═══ Teks Sumber

Kisah Ibu Hidupi 4 Anak di Aceh Utara dengan Membuat Garam
Font: Ukuran: - +
Reporter : Alfi Nora
DIALEKSIS.COM | Aceh Utara – Berbagai hal akan dilakukan oleh setiap orangtua untuk menghidupi keluarganya tanpa terkecuali. Yang terpenting keluarga di rumah bisa melangsungkan kehidupannya.
Begitulah yang dilakukan oleh Zuryati yang berasal dari Aceh Utara, ia merupakan seorang ibu kepala rumah tangga yang menghidupi empat orang anak dari penghasilan membuat garam dari air laut. Zuryati yang berusia 45 tahun sudah membuat garam sejak 3 tahun terakhir setelah suaminya meninggal dunia.
“Capek juga masak untuk buat garam ini, harus hidupkan api dulu, mata perih sekali karena berasap dan terkadang api sampai 30 menit lebih baru nyala,” ujarnya kepada Dialeksis.com, Minggu (13/12/2020).

══════
═══ Data Tersedia

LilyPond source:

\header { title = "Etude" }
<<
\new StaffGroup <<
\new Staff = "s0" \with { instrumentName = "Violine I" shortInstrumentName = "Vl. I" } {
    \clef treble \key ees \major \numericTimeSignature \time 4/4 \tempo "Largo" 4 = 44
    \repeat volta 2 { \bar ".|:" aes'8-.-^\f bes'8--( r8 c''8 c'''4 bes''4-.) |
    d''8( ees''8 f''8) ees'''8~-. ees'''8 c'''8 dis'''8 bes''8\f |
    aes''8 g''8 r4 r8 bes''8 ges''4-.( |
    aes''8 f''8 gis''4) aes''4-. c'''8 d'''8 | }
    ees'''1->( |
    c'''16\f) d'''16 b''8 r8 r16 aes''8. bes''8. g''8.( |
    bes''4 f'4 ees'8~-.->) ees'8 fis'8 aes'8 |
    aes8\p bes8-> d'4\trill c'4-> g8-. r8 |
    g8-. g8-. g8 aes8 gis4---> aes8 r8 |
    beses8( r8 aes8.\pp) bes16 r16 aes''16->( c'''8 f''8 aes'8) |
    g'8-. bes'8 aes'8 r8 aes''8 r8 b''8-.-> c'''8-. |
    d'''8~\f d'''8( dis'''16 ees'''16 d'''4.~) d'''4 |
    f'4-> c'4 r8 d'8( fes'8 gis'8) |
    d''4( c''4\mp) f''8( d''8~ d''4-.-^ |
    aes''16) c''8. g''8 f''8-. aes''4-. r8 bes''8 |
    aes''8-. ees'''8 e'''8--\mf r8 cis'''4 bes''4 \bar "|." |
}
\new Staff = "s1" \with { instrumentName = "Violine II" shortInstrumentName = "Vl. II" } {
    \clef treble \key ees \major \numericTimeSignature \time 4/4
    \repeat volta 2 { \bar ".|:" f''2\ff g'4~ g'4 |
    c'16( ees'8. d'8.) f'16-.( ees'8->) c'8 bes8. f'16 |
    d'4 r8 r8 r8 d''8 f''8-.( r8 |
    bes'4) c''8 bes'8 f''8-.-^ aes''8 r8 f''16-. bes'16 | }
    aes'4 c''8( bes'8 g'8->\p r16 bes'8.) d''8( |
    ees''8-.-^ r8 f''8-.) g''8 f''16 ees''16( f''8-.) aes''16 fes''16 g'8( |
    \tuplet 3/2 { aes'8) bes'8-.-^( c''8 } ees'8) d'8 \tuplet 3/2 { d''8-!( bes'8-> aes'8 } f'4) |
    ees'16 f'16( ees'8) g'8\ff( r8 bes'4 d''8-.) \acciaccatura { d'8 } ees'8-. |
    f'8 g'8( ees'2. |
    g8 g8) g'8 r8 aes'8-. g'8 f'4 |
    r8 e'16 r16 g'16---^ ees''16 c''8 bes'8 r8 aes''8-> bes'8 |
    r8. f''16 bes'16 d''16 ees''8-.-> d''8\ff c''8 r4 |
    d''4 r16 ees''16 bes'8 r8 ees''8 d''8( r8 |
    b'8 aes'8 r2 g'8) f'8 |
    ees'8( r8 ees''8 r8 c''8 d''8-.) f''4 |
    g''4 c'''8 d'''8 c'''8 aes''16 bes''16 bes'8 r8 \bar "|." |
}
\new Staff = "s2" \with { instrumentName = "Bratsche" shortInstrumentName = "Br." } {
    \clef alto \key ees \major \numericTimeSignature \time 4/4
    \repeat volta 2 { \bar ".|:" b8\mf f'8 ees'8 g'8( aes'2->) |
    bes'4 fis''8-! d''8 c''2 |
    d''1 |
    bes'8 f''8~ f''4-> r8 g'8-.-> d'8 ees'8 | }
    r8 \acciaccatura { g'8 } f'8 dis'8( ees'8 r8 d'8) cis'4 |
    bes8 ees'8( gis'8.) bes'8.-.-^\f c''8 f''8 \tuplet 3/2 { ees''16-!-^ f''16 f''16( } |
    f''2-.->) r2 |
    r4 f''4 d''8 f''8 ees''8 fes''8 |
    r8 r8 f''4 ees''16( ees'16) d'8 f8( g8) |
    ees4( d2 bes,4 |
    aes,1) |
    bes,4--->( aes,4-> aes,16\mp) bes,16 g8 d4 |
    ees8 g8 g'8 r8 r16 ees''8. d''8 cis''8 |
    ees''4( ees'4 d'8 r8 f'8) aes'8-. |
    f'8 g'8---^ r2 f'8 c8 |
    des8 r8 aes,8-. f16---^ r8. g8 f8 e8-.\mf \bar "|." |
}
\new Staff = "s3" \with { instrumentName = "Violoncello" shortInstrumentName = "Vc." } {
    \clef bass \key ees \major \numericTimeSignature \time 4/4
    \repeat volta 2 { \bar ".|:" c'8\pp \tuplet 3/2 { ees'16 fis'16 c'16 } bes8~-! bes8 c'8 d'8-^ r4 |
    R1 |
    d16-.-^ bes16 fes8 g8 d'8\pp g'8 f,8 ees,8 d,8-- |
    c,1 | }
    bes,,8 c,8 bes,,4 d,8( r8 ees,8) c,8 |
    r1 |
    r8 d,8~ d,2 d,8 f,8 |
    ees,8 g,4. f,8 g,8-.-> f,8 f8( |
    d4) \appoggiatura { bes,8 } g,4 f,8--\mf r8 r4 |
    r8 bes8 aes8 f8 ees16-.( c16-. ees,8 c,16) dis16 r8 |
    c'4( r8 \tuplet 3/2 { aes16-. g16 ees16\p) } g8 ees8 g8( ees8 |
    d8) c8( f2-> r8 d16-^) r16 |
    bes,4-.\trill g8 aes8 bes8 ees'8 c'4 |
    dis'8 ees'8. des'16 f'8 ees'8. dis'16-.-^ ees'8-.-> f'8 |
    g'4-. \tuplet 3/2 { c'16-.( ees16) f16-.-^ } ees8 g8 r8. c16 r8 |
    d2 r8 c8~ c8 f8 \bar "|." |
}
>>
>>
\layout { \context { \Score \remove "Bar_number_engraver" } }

══════

● **Ketentuan Latihan**:
1. Tuliskan ulang kata demi kata bagian teks sumber dari "Kisah Ibu Hidupi" sampai dengan "Dialeksis.com, Minggu (13/12/2020).".
2. Menurut teks sumber, sejak kapan Zuryati membuat garam?
Kerjakan hanya dengan berpegang pada teks sumber.

● **Hasil Latihan**:
1.
Kisah Ibu Hidupi 4 Anak di Aceh Utara dengan Membuat Garam
Font: Ukuran: - +
Reporter : Alfi Nora
DIALEKSIS.COM | Aceh Utara – Berbagai hal akan dilakukan oleh setiap orangtua untuk menghidupi keluarganya tanpa terkecuali. Yang terpenting keluarga di rumah bisa melangsungkan kehidupannya.
Begitulah yang dilakukan oleh Zuryati yang berasal dari Aceh Utara, ia merupakan seorang ibu kepala rumah tangga yang menghidupi empat orang anak dari penghasilan membuat garam dari air laut. Zuryati yang berusia 45 tahun sudah membuat garam sejak 3 tahun terakhir setelah suaminya meninggal dunia.
“Capek juga masak untuk buat garam ini, harus hidupkan api dulu, mata perih sekali karena berasap dan terkadang api sampai 30 menit lebih baru nyala,” ujarnya kepada Dialeksis.com, Minggu (13/12/2020).

2. Sejak 3 tahun terakhir, setelah suaminya meninggal dunia.